Trump withdraws US from Paris climate accord, claims India, China getting better deal

Announcing the US’ withdrawal from the Paris climate agreement, US President Donald Trump attacked India, among other countries, during an epic rant yesterday and said the deal was not tough enough on other countries. The President stated, “India will be allowed to double its coal production by 2020.” He also mentioned that the European nations are also allowed to do the same.

US President Donald Trump.
US President Donald Trump. Photo courtesy: whitehouse.gov

Trump’s shrill speech claimed American persecution at the hands of the rest of the world. The President said, “In order to fulfil my solemn duty to protect America, the United States will withdraw from the Paris climate accord.”

He accused New Delhi of trying to extract “billions and billions and billions” of dollars in foreign aid from the developed world to sign up for the climate accord. This casts a chill on Indian Prime Minister Narendra Modi's expected visit to the White House later this month.

Although dates for the Prime Minister's trip have not been formally or officially announced, but the first face-to-face meeting between Trump and Modi was scheduled for June 26-27 by the White House. That expected meeting, if it goes through, will now take place under a cloud of misgivings, including the Trump administration's crackdown against guest worker visas that is adversely affecting Indian businesses, its clampdown on US manufacturing abroad that is forcing a scaling down of US investment in India, and now its withdrawal from the climate change accord after the previous administrations led New Delhi into it.

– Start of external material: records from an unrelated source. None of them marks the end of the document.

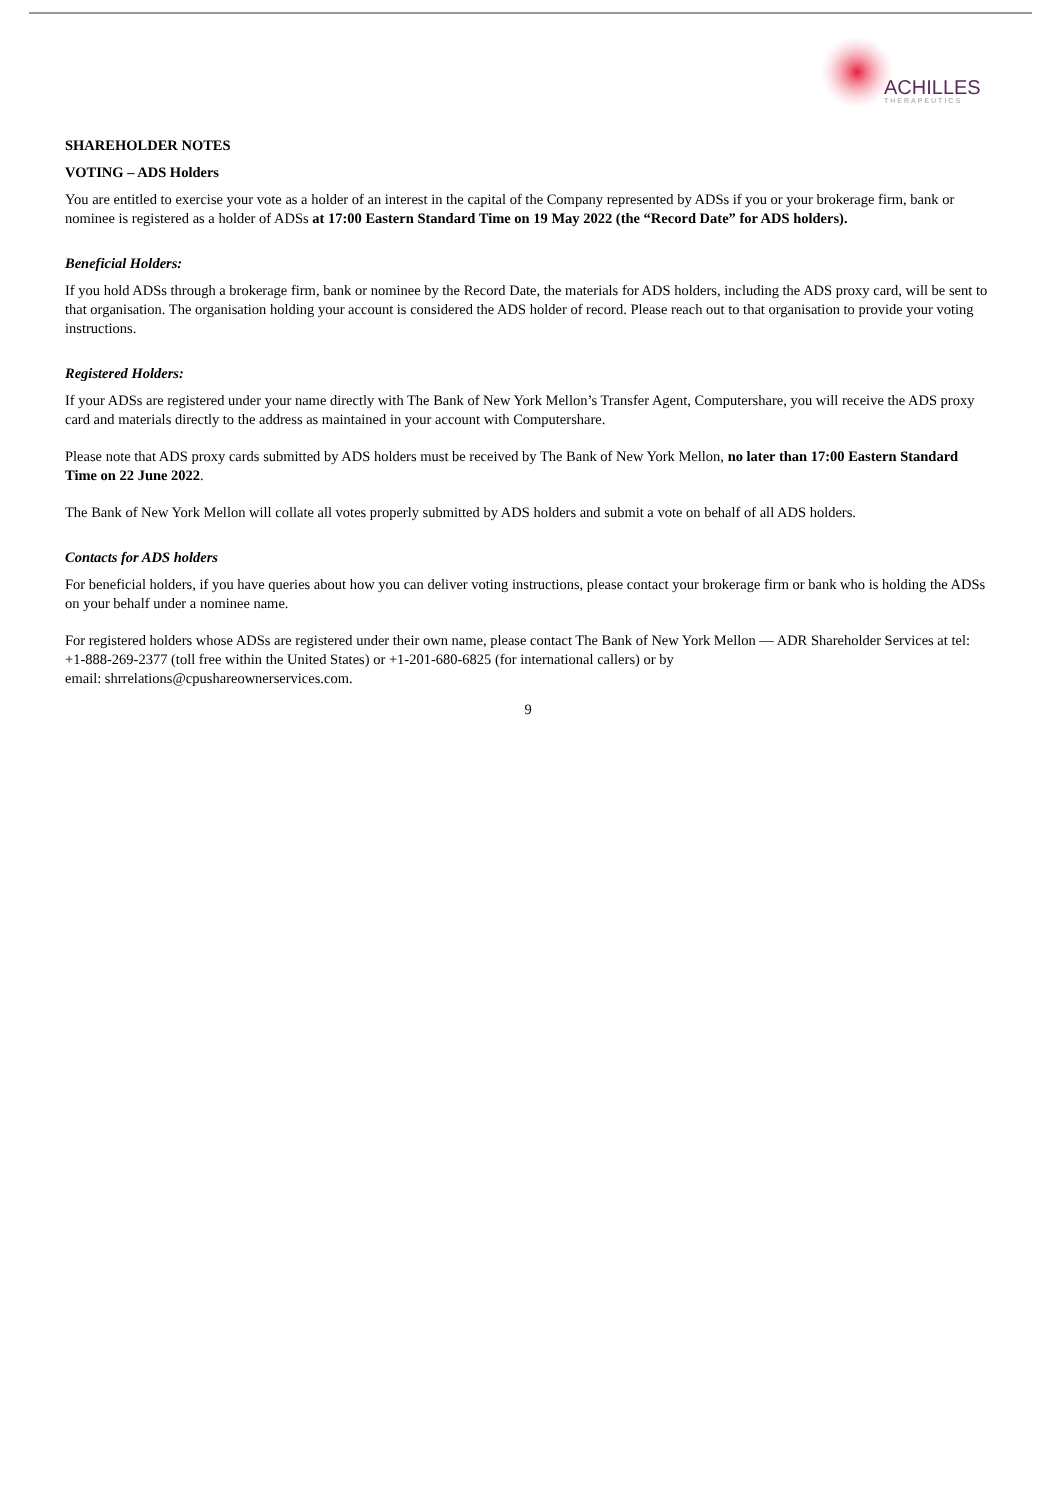ACHILLES
THERAPEUTICS
SHAREHOLDER NOTES
VOTING – ADS Holders
You are entitled to exercise your vote as a holder of an interest in the capital of the Company represented by ADSs if you or your brokerage firm, bank or nominee is registered as a holder of ADSs at 17:00 Eastern Standard Time on 19 May 2022 (the “Record Date” for ADS holders).
Beneficial Holders:
If you hold ADSs through a brokerage firm, bank or nominee by the Record Date, the materials for ADS holders, including the ADS proxy card, will be sent to that organisation. The organisation holding your account is considered the ADS holder of record. Please reach out to that organisation to provide your voting instructions.
Registered Holders:
If your ADSs are registered under your name directly with The Bank of New York Mellon’s Transfer Agent, Computershare, you will receive the ADS proxy card and materials directly to the address as maintained in your account with Computershare.
Please note that ADS proxy cards submitted by ADS holders must be received by The Bank of New York Mellon, no later than 17:00 Eastern Standard Time on 22 June 2022.
The Bank of New York Mellon will collate all votes properly submitted by ADS holders and submit a vote on behalf of all ADS holders.
Contacts for ADS holders
For beneficial holders, if you have queries about how you can deliver voting instructions, please contact your brokerage firm or bank who is holding the ADSs on your behalf under a nominee name.
For registered holders whose ADSs are registered under their own name, please contact The Bank of New York Mellon — ADR Shareholder Services at tel: +1-888-269-2377 (toll free within the United States) or +1-201-680-6825 (for international callers) or by
email: shrrelations@cpushareownerservices.com.
9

“India makes its participation contingent on receiving billions and billions and billions of dollars in foreign aid from developed countries,” he fumed in a 27-minute, 3,000-word tirade in the White House Rose Garden while declaring that the “bottom line is that the Paris Accord is very unfair, at the highest level, to the United States.”

Trump said the other countries got monetary aid from the United States and that the deal was not monetarily beneficial to the country as it cost them a lot of jobs. Trump said the agreement was putting every other country at an advantage by putting America at a “great financial disadvantage”. He called the Paris agreement a “self-inflicted major economic wound.”

He said America was committed to the protection of the environment but the onus had to be borne by all participating countries equally.

Trump’s decision to withdraw means the United States will become just the third country to remain out of the Paris Agreement, the other two being Nicaragua and Syria, both of which, unlike the US, never joined.

The Paris Climate agreement aims at protecting the planet from the rising threats of climate change.